US companies are expected to report their worst sales decline in nearly six years when they post second-quarter results, giving investors reason to worry about future profits.
US firms have managed to drive 2015 earnings by cutting costs, a practice they turned to during the financial crisis. They have also used share buybacks to lift earnings per share.
But it is hard to make a case for sustained earnings growth given forecasts for a second quarter of revenue decline in a row at S&P 500 companies, which begin reporting financial results in earnest this week.
Though analysts expect corporate America to show a decline in second-quarter profits, according to Thomson Reuters data, some strategists expect them to defy those forecasts and eke out a gain, just as they did in the first quarter.
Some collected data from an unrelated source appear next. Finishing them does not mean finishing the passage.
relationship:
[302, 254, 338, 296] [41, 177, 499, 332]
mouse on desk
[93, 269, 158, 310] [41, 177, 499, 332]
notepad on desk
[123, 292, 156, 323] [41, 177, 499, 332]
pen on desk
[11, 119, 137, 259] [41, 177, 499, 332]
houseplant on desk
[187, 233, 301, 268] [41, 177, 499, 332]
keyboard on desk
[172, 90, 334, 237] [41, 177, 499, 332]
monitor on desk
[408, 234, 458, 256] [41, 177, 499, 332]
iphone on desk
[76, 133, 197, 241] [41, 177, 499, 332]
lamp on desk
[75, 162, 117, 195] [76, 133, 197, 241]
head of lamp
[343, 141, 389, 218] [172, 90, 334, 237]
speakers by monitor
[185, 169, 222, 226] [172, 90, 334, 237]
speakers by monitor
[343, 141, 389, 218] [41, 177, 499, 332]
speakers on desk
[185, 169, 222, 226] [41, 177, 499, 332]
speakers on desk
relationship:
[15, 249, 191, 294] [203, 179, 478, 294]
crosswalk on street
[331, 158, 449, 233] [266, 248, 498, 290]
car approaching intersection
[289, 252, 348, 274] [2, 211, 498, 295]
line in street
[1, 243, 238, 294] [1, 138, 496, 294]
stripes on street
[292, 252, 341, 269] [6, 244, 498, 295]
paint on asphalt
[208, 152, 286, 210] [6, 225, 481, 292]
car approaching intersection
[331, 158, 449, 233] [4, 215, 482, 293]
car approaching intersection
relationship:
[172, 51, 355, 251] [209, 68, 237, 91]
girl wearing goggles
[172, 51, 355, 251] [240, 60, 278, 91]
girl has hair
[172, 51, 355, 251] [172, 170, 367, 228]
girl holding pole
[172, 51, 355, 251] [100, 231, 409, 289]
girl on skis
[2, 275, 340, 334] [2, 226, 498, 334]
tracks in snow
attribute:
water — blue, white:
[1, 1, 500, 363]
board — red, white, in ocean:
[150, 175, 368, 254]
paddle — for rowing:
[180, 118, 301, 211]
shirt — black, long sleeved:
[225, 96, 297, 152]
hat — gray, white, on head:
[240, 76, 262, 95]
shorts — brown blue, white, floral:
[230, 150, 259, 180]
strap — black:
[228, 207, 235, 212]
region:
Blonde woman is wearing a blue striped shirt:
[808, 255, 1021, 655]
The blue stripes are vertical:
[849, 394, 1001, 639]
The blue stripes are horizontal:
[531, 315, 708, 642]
The question is how long S&P 500 companies can outrun a downturn in sales, which have been hit by a fall in energy company revenues and a strong US dollar.
This second quarter reporting period is expected to mark the 16th quarter in which sales performance has lagged that of earnings for S&P 500 companies.
Q2 S&P 500 revenue is expected to have fallen 3.9% from a year ago, according to Thomson Reuters data, marking the steepest decline since the third quarter of 2009. That follows a 3.1% slide in first quarter sales.
Q2 earnings are expected to have fallen 2.9% after a 2.2% rise in profits during the first quarter, when analysts had also forecasted an earnings decline.